§ **Problem to solve**
Copy the data exactly; pictures stay out of the copy.

§ **Input data**

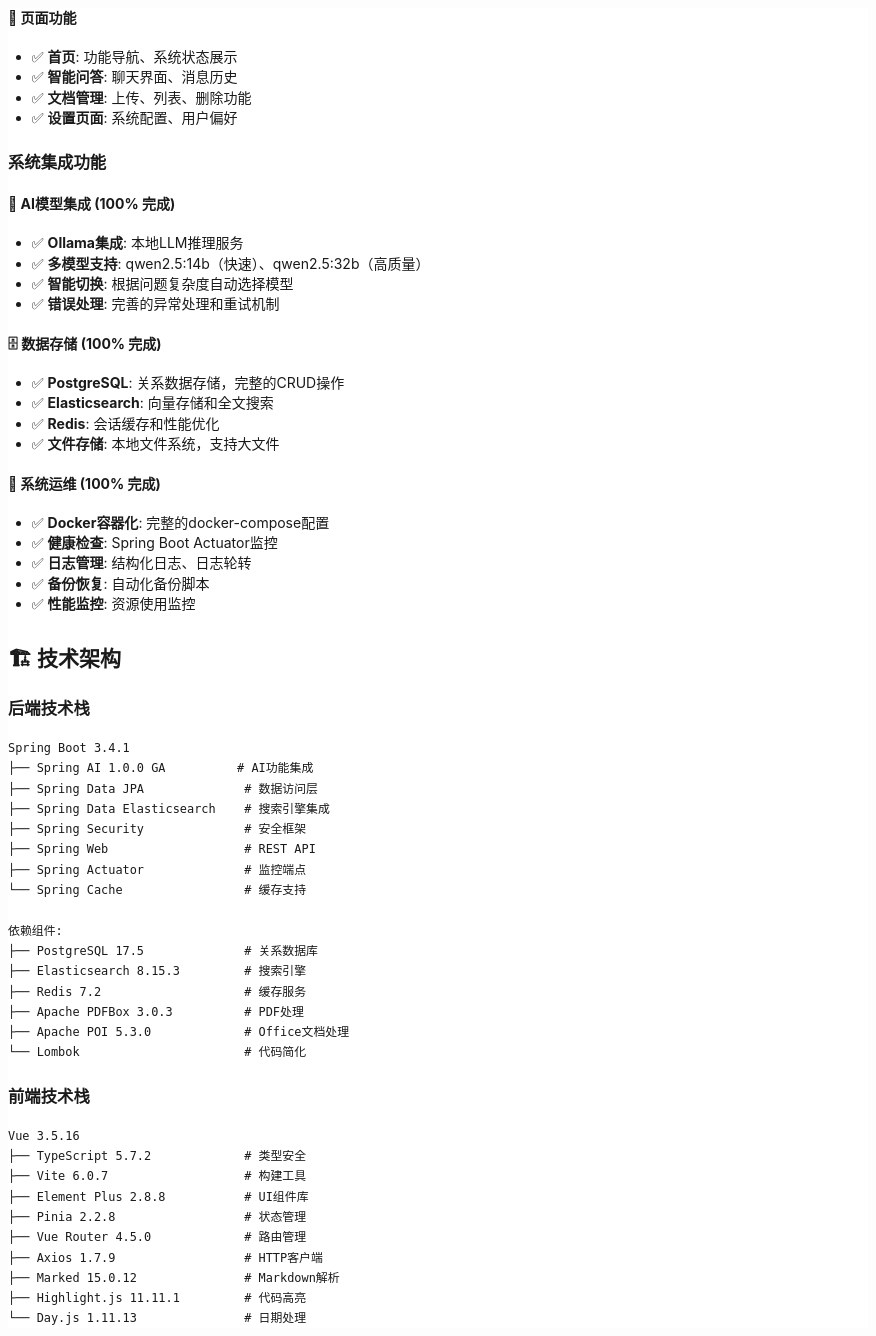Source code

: #### 📱 页面功能
- ✅ **首页**: 功能导航、系统状态展示
- ✅ **智能问答**: 聊天界面、消息历史
- ✅ **文档管理**: 上传、列表、删除功能
- ✅ **设置页面**: 系统配置、用户偏好

### 系统集成功能

#### 🤖 AI模型集成 (100% 完成)
- ✅ **Ollama集成**: 本地LLM推理服务
- ✅ **多模型支持**: qwen2.5:14b（快速）、qwen2.5:32b（高质量）
- ✅ **智能切换**: 根据问题复杂度自动选择模型
- ✅ **错误处理**: 完善的异常处理和重试机制

#### 🗄️ 数据存储 (100% 完成)
- ✅ **PostgreSQL**: 关系数据存储，完整的CRUD操作
- ✅ **Elasticsearch**: 向量存储和全文搜索
- ✅ **Redis**: 会话缓存和性能优化
- ✅ **文件存储**: 本地文件系统，支持大文件

#### 🔧 系统运维 (100% 完成)
- ✅ **Docker容器化**: 完整的docker-compose配置
- ✅ **健康检查**: Spring Boot Actuator监控
- ✅ **日志管理**: 结构化日志、日志轮转
- ✅ **备份恢复**: 自动化备份脚本
- ✅ **性能监控**: 资源使用监控

## 🏗️ 技术架构

### 后端技术栈
```
Spring Boot 3.4.1
├── Spring AI 1.0.0 GA          # AI功能集成
├── Spring Data JPA              # 数据访问层
├── Spring Data Elasticsearch    # 搜索引擎集成
├── Spring Security              # 安全框架
├── Spring Web                   # REST API
├── Spring Actuator              # 监控端点
└── Spring Cache                 # 缓存支持

依赖组件:
├── PostgreSQL 17.5              # 关系数据库
├── Elasticsearch 8.15.3         # 搜索引擎
├── Redis 7.2                    # 缓存服务
├── Apache PDFBox 3.0.3          # PDF处理
├── Apache POI 5.3.0             # Office文档处理
└── Lombok                       # 代码简化
```

### 前端技术栈
```
Vue 3.5.16
├── TypeScript 5.7.2             # 类型安全
├── Vite 6.0.7                   # 构建工具
├── Element Plus 2.8.8           # UI组件库
├── Pinia 2.2.8                  # 状态管理
├── Vue Router 4.5.0             # 路由管理
├── Axios 1.7.9                  # HTTP客户端
├── Marked 15.0.12               # Markdown解析
├── Highlight.js 11.11.1         # 代码高亮
└── Day.js 1.11.13               # 日期处理
```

§ **Solution for this exercise**
Source code

: #### 📱 页面功能
- ✅ **首页**: 功能导航、系统状态展示
- ✅ **智能问答**: 聊天界面、消息历史
- ✅ **文档管理**: 上传、列表、删除功能
- ✅ **设置页面**: 系统配置、用户偏好

### 系统集成功能

#### 🤖 AI模型集成 (100% 完成)
- ✅ **Ollama集成**: 本地LLM推理服务
- ✅ **多模型支持**: qwen2.5:14b（快速）、qwen2.5:32b（高质量）
- ✅ **智能切换**: 根据问题复杂度自动选择模型
- ✅ **错误处理**: 完善的异常处理和重试机制

#### 🗄️ 数据存储 (100% 完成)
- ✅ **PostgreSQL**: 关系数据存储，完整的CRUD操作
- ✅ **Elasticsearch**: 向量存储和全文搜索
- ✅ **Redis**: 会话缓存和性能优化
- ✅ **文件存储**: 本地文件系统，支持大文件

#### 🔧 系统运维 (100% 完成)
- ✅ **Docker容器化**: 完整的docker-compose配置
- ✅ **健康检查**: Spring Boot Actuator监控
- ✅ **日志管理**: 结构化日志、日志轮转
- ✅ **备份恢复**: 自动化备份脚本
- ✅ **性能监控**: 资源使用监控

## 🏗️ 技术架构

### 后端技术栈
```
Spring Boot 3.4.1
├── Spring AI 1.0.0 GA          # AI功能集成
├── Spring Data JPA              # 数据访问层
├── Spring Data Elasticsearch    # 搜索引擎集成
├── Spring Security              # 安全框架
├── Spring Web                   # REST API
├── Spring Actuator              # 监控端点
└── Spring Cache                 # 缓存支持

依赖组件:
├── PostgreSQL 17.5              # 关系数据库
├── Elasticsearch 8.15.3         # 搜索引擎
├── Redis 7.2                    # 缓存服务
├── Apache PDFBox 3.0.3          # PDF处理
├── Apache POI 5.3.0             # Office文档处理
└── Lombok                       # 代码简化
```

### 前端技术栈
```
Vue 3.5.16
├── TypeScript 5.7.2             # 类型安全
├── Vite 6.0.7                   # 构建工具
├── Element Plus 2.8.8           # UI组件库
├── Pinia 2.2.8                  # 状态管理
├── Vue Router 4.5.0             # 路由管理
├── Axios 1.7.9                  # HTTP客户端
├── Marked 15.0.12               # Markdown解析
├── Highlight.js 11.11.1         # 代码高亮
└── Day.js 1.11.13               # 日期处理
```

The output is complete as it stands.